### Problem details
Change every "ventanilla" in the records to "ventana" and give the lines again with nothing else altered. Leave the pictures out of the answer.

### Collected data
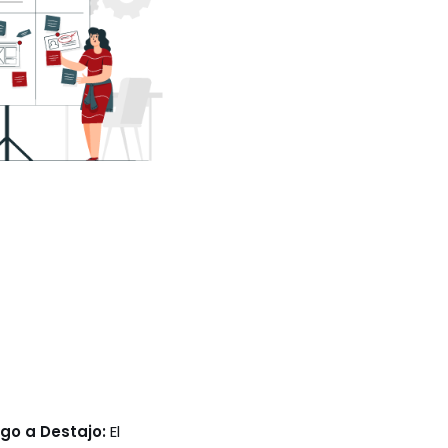
go a Destajo:
El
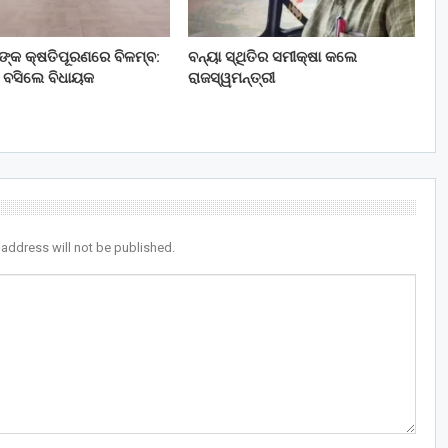
ତଙ୍କ କ୍ଷତିପୂରଣରେ ବିଳମ୍ବ:
ବନ୍ୟା ସ୍ଥିତିର ସମୀକ୍ଷା କଲେ
 ବସିଲେ ବିଧାୟକ
ରାଜସ୍ୱମନ୍ତ୍ରୀ
 address will not be published.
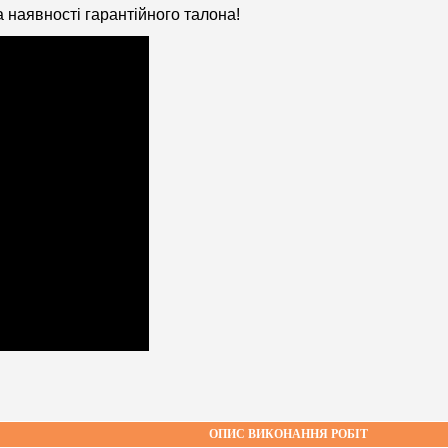
 наявності гарантійного талона!
ОПИС ВИКОНАННЯ РОБІТ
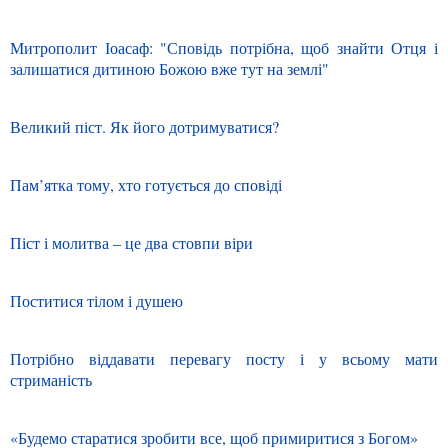
Митрополит Іоасаф: "Сповідь потрібна, щоб знайти Отця і
залишатися дитиною Божою вже тут на землі"
Великий піст. Як його дотримуватися?
Пам’ятка тому, хто готується до сповіді
Піст і молитва – це два стовпи віри
Поститися тілом і душею
Потрібно віддавати перевагу посту і у всьому мати
стриманість
«Будемо старатися зробити все, щоб примиритися з Богом»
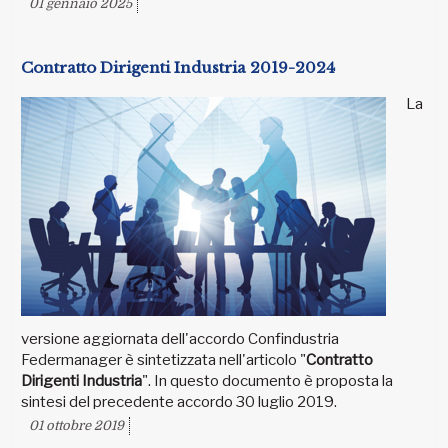
01 gennaio 2025
Contratto Dirigenti Industria 2019-2024
La
versione aggiornata dell'accordo Confindustria
Federmanager è sintetizzata nell'articolo "
Contratto
Dirigenti Industria
". In questo documento è proposta la
sintesi del precedente accordo 30 luglio 2019.
01 ottobre 2019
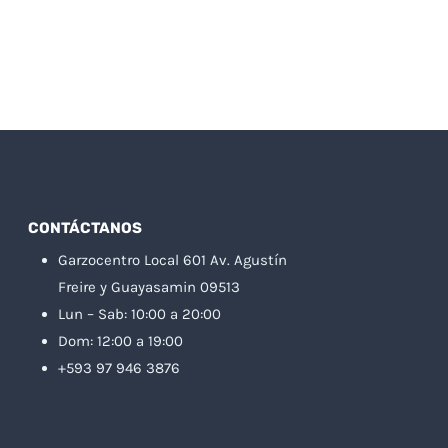
CONTÁCTANOS
Garzocentro Local 601 Av. Agustín
Freire y Guayasamin 09513
Lun – Sab: 10:00 a 20:00
Dom: 12:00 a 19:00
+593 97 946 3876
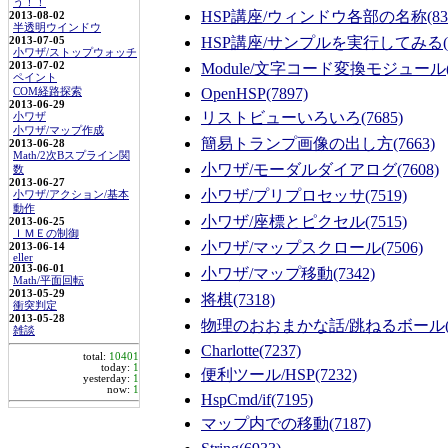
う！！
HSP講座/ウィンドウ各部の名称
(83
2013-08-02
半透明ウインドウ
HSP講座/サンプルを実行してみる
2013-07-05
小ワザ/ストップウォッチ
2013-07-02
Module/文字コード変換モジュール
ペイント
OpenHSP
(7897)
COM経路探索
2013-06-29
リストビューいろいろ
(7685)
小ワザ
小ワザ/マップ作成
簡易トランプ画像の出し方
(7663)
2013-06-28
Math/2次Bスプライン関
小ワザ/モーダルダイアログ
(7608)
数
2013-06-27
小ワザ/プリプロセッサ
(7519)
小ワザ/アクション/基本
動作
小ワザ/座標とピクセル
(7515)
2013-06-25
ＩＭＥの制御
小ワザ/マップスクロール
(7506)
2013-06-14
eller
2013-06-01
小ワザ/マップ移動
(7342)
Math/平面回転
2013-05-29
将棋
(7318)
衝突判定
2013-05-28
物理のおおまかな話/跳ねるボール
雑談
Charlotte
(7237)
total:
10401
today:
1
便利ツール/HSP
(7232)
yesterday:
1
now:
1
HspCmd/if
(7195)
マップ内での移動
(7187)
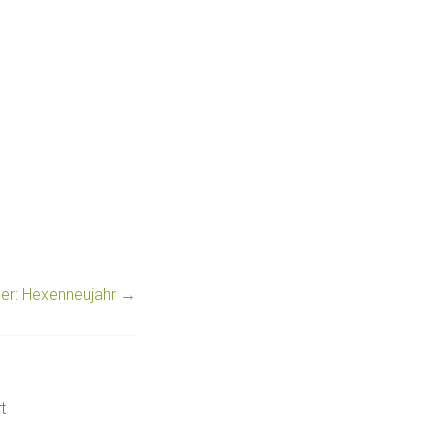
ber: Hexenneujahr
→
t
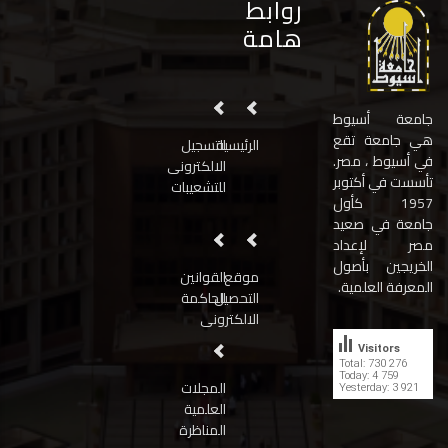
روابط
هامة
جامعة أسيوط
هي جامعة تقع
الرئيسية
التسجيل
في أسيوط ، مصر.
الالكترونى
تأسست في أكتوبر
للتشعيبات
1957 كأول
جامعة في صعيد
مصر لإعداد
الخريجين بأصول
موقع
القوانين
المعرفة العلمية.
التحصيل
الحاكمة
الالكترونى
Visitors
Total: 730 276
Today: 4 759
المجلات
Yesterday: 3 921
العلمية
المناظرة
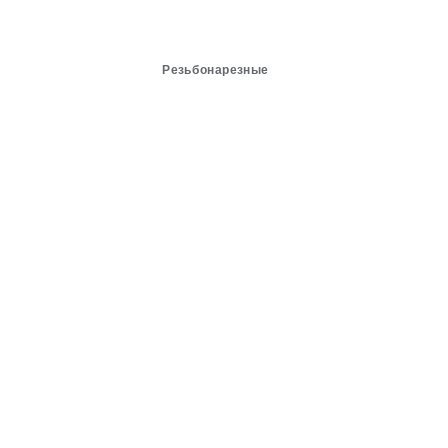
Резьбонарезные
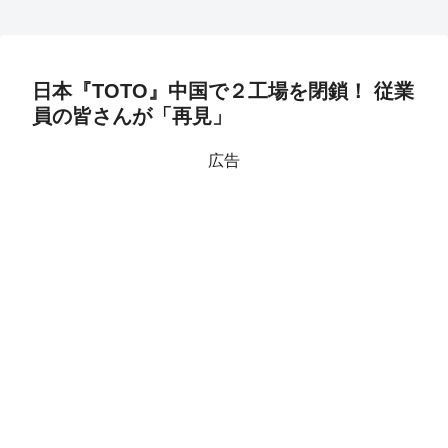
日本『TOTO』中国で２工場を閉鎖！ 従業
員の皆さんが「再見」
広告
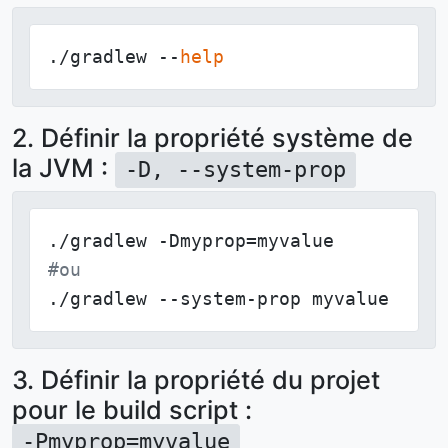
./gradlew --
help
2. Définir la propriété système de
la JVM :
-D, --system-prop
#ou
./gradlew --system-prop myvalue
3. Définir la propriété du projet
pour le build script :
-Pmyprop=myvalue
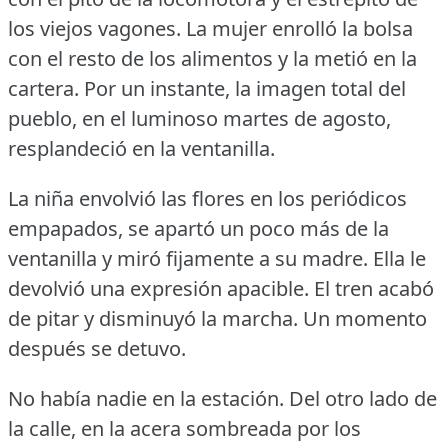
los viejos vagones.
La mujer enrolló la bolsa
con el resto de los alimentos y la metió en la
cartera.
Por un instante, la imagen total del
pueblo, en el luminoso martes de agosto,
resplandeció en la ventanilla.
La niña envolvió las flores en los periódicos
empapados, se apartó un poco más de la
ventanilla y miró fijamente a su madre.
Ella le
devolvió una expresión apacible.
El tren acabó
de pitar y disminuyó la marcha.
Un momento
después se detuvo.
No había nadie en la estación.
Del otro lado de
la calle, en la acera sombreada por los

### Exercise output
go a Destajo:
El
ତଙ୍କ କ୍ଷତିପୂରଣରେ ବିଳମ୍ବ:
ବନ୍ୟା ସ୍ଥିତିର ସମୀକ୍ଷା କଲେ
 ବସିଲେ ବିଧାୟକ
ରାଜସ୍ୱମନ୍ତ୍ରୀ
 address will not be published.
 наявності гарантійного талона!
ОПИС ВИКОНАННЯ РОБІТ
Митрополит Іоасаф: "Сповідь потрібна, щоб знайти Отця і
залишатися дитиною Божою вже тут на землі"
Великий піст. Як його дотримуватися?
Пам’ятка тому, хто готується до сповіді
Піст і молитва – це два стовпи віри
Поститися тілом і душею
Потрібно віддавати перевагу посту і у всьому мати
стриманість
«Будемо старатися зробити все, щоб примиритися з Богом»
01 gennaio 2025
Contratto Dirigenti Industria 2019-2024
La
versione aggiornata dell'accordo Confindustria
Federmanager è sintetizzata nell'articolo "
Contratto
Dirigenti Industria
". In questo documento è proposta la
sintesi del precedente accordo 30 luglio 2019.
01 ottobre 2019
CONTÁCTANOS
Garzocentro Local 601 Av. Agustín
Freire y Guayasamin 09513
Lun – Sab: 10:00 a 20:00
Dom: 12:00 a 19:00
+593 97 946 3876
う！！
HSP講座/ウィンドウ各部の名称
(83
2013-08-02
半透明ウインドウ
HSP講座/サンプルを実行してみる
2013-07-05
小ワザ/ストップウォッチ
2013-07-02
Module/文字コード変換モジュール
ペイント
OpenHSP
(7897)
COM経路探索
2013-06-29
リストビューいろいろ
(7685)
小ワザ
小ワザ/マップ作成
簡易トランプ画像の出し方
(7663)
2013-06-28
Math/2次Bスプライン関
小ワザ/モーダルダイアログ
(7608)
数
2013-06-27
小ワザ/プリプロセッサ
(7519)
小ワザ/アクション/基本
動作
小ワザ/座標とピクセル
(7515)
2013-06-25
ＩＭＥの制御
小ワザ/マップスクロール
(7506)
2013-06-14
eller
2013-06-01
小ワザ/マップ移動
(7342)
Math/平面回転
2013-05-29
将棋
(7318)
衝突判定
2013-05-28
物理のおおまかな話/跳ねるボール
雑談
Charlotte
(7237)
total:
10401
today:
1
便利ツール/HSP
(7232)
yesterday:
1
now:
1
HspCmd/if
(7195)
マップ内での移動
(7187)
ber: Hexenneujahr
→
t
روابط
هامة
جامعة أسيوط
هي جامعة تقع
الرئيسية
التسجيل
في أسيوط ، مصر.
الالكترونى
تأسست في أكتوبر
للتشعيبات
1957 كأول
جامعة في صعيد
مصر لإعداد
الخريجين بأصول
موقع
القوانين
المعرفة العلمية.
التحصيل
الحاكمة
الالكترونى
Visitors
Total: 730 276
Today: 4 759
المجلات
Yesterday: 3 921
العلمية
المناظرة
Резьбонарезные
日本『TOTO』中国で２工場を閉鎖！ 従業
員の皆さんが「再見」
広告
./gradlew --
help
2. Définir la propriété système de
la JVM :
-D, --system-prop
#ou
./gradlew --system-prop myvalue
3. Définir la propriété du projet
pour le build script :
-Pmyprop=myvalue
los viejos vagones.
La mujer enrolló la bolsa
con el resto de los alimentos y la metió en la
cartera.
Por un instante, la imagen total del
pueblo, en el luminoso martes de agosto,
resplandeció en la ventana.
La niña envolvió las flores en los periódicos
empapados, se apartó un poco más de la
ventana y miró fijamente a su madre.
Ella le
devolvió una expresión apacible.
El tren acabó
de pitar y disminuyó la marcha.
Un momento
después se detuvo.
No había nadie en la estación.
Del otro lado de
la calle, en la acera sombreada por los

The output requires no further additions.